**What this task involves:** Search the entries for the word "casses". Copy each line in which it is found.

Transcribed page contents:
>>
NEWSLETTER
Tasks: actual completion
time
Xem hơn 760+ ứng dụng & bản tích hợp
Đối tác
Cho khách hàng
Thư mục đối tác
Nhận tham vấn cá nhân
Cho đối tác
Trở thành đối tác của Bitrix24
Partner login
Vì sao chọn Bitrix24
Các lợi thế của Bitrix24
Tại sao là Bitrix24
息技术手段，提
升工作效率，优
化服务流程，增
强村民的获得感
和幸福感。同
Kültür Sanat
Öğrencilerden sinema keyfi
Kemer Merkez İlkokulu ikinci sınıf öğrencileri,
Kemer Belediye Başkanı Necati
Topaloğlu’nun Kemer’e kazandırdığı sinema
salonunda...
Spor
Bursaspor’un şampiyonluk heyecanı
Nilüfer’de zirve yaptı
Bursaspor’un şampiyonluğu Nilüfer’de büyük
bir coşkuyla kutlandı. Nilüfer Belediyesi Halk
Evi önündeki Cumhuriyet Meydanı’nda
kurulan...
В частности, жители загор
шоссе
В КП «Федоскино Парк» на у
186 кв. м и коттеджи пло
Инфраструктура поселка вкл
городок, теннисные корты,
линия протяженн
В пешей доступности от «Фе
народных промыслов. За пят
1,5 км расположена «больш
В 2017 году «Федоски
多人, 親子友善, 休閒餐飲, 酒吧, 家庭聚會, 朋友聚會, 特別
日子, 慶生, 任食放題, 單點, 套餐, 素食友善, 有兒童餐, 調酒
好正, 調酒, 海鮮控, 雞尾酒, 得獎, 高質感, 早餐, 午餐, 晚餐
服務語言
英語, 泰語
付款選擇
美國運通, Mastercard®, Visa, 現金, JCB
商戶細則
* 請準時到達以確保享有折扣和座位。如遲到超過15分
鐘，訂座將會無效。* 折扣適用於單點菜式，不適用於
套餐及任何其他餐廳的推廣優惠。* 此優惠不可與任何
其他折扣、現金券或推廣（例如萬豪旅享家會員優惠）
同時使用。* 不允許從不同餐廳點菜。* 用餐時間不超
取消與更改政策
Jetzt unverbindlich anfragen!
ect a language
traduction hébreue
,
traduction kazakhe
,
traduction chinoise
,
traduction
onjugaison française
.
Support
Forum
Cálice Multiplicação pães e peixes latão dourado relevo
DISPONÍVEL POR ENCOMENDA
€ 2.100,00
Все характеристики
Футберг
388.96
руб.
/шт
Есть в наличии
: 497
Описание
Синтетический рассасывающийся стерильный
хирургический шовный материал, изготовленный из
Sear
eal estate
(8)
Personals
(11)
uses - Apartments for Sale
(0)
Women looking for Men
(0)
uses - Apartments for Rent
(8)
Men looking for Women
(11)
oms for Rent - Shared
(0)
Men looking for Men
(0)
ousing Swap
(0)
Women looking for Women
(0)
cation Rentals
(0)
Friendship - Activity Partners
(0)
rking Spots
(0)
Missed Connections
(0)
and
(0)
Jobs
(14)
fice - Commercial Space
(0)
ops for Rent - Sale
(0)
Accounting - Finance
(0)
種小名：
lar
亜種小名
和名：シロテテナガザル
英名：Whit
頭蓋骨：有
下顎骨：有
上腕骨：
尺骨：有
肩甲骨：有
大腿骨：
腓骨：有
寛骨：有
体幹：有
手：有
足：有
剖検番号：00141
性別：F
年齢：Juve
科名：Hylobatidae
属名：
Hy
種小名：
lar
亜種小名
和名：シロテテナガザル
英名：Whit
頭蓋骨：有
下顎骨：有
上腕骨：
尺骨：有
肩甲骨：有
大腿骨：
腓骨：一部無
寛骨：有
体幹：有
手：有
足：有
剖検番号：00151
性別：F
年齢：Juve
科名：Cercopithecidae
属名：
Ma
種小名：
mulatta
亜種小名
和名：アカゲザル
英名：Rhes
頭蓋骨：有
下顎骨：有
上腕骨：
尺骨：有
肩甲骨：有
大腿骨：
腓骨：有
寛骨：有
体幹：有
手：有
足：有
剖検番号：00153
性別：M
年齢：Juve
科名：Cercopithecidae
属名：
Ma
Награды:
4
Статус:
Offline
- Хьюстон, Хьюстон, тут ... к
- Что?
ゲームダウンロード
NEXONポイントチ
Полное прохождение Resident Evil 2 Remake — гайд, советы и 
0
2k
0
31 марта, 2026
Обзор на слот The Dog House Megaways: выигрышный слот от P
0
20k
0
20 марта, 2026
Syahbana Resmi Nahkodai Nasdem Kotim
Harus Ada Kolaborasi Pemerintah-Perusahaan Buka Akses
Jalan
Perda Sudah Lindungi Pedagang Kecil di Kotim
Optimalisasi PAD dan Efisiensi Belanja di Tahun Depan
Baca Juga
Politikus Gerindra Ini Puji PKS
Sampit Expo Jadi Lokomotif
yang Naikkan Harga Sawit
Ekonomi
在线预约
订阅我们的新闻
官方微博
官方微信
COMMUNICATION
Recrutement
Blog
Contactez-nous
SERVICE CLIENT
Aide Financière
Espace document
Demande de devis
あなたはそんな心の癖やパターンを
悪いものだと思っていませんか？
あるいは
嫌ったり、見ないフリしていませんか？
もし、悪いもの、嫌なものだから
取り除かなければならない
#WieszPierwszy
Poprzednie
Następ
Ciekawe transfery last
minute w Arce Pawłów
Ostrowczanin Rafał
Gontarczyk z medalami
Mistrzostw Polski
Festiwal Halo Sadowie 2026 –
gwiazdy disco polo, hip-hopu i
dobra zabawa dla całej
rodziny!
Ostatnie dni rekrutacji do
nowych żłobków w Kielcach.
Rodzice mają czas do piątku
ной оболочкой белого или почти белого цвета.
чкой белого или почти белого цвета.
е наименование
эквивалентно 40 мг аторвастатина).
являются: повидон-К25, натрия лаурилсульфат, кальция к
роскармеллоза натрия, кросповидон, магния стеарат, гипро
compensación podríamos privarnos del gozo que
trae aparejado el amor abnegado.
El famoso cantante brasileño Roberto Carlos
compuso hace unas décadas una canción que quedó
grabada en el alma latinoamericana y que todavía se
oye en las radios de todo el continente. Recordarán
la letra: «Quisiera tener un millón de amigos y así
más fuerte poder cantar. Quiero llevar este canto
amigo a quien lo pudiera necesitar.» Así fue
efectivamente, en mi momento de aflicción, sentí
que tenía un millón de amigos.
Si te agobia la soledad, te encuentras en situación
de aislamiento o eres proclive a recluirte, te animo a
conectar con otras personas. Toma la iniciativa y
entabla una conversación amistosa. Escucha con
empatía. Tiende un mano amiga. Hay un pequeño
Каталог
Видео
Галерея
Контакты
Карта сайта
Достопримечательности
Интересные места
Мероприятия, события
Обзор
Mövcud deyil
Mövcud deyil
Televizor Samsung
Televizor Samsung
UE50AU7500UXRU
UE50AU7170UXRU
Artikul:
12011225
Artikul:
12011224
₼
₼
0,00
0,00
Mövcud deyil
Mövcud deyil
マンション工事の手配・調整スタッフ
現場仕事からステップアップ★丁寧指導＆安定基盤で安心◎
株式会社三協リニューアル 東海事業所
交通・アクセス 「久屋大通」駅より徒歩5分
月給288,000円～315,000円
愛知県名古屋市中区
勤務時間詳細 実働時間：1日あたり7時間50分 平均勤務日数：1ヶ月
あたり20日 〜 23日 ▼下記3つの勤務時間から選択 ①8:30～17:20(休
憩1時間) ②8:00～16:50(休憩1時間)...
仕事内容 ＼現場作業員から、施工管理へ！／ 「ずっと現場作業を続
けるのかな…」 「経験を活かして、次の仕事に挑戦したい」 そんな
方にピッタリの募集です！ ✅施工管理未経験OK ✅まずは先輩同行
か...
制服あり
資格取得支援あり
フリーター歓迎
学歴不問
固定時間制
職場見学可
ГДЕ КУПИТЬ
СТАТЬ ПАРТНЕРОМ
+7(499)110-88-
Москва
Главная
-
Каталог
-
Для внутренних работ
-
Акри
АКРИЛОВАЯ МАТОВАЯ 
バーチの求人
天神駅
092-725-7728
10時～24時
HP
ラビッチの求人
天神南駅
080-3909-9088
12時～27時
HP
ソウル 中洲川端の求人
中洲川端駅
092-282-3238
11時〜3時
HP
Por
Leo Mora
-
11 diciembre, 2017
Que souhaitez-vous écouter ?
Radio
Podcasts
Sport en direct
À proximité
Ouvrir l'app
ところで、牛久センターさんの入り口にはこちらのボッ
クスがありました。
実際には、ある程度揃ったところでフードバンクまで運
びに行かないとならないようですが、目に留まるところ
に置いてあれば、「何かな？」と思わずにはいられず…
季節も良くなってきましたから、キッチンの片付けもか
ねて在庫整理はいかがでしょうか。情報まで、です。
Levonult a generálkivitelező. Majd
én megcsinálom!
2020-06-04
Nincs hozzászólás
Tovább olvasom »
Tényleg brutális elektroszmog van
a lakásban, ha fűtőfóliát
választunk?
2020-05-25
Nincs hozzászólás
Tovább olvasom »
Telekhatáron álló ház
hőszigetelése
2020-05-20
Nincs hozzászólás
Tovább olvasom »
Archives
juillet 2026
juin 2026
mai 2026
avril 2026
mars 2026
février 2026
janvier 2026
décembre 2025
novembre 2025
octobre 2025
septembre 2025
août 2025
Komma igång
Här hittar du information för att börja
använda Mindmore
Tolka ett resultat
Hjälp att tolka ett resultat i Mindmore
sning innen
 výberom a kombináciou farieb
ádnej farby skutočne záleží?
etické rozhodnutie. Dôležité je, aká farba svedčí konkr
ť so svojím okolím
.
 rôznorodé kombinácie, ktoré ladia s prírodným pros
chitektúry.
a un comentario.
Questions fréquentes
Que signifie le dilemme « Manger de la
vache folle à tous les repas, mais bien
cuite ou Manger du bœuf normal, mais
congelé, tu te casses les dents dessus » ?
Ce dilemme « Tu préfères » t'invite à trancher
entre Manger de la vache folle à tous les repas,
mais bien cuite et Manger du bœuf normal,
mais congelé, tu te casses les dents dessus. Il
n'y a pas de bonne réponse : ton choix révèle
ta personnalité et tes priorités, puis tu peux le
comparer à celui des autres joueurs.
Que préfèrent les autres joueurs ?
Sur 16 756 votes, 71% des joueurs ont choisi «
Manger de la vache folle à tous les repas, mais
<<
**Reply:**
congelé, tu te casses les dents dessus » ?
mais congelé, tu te casses les dents dessus. Il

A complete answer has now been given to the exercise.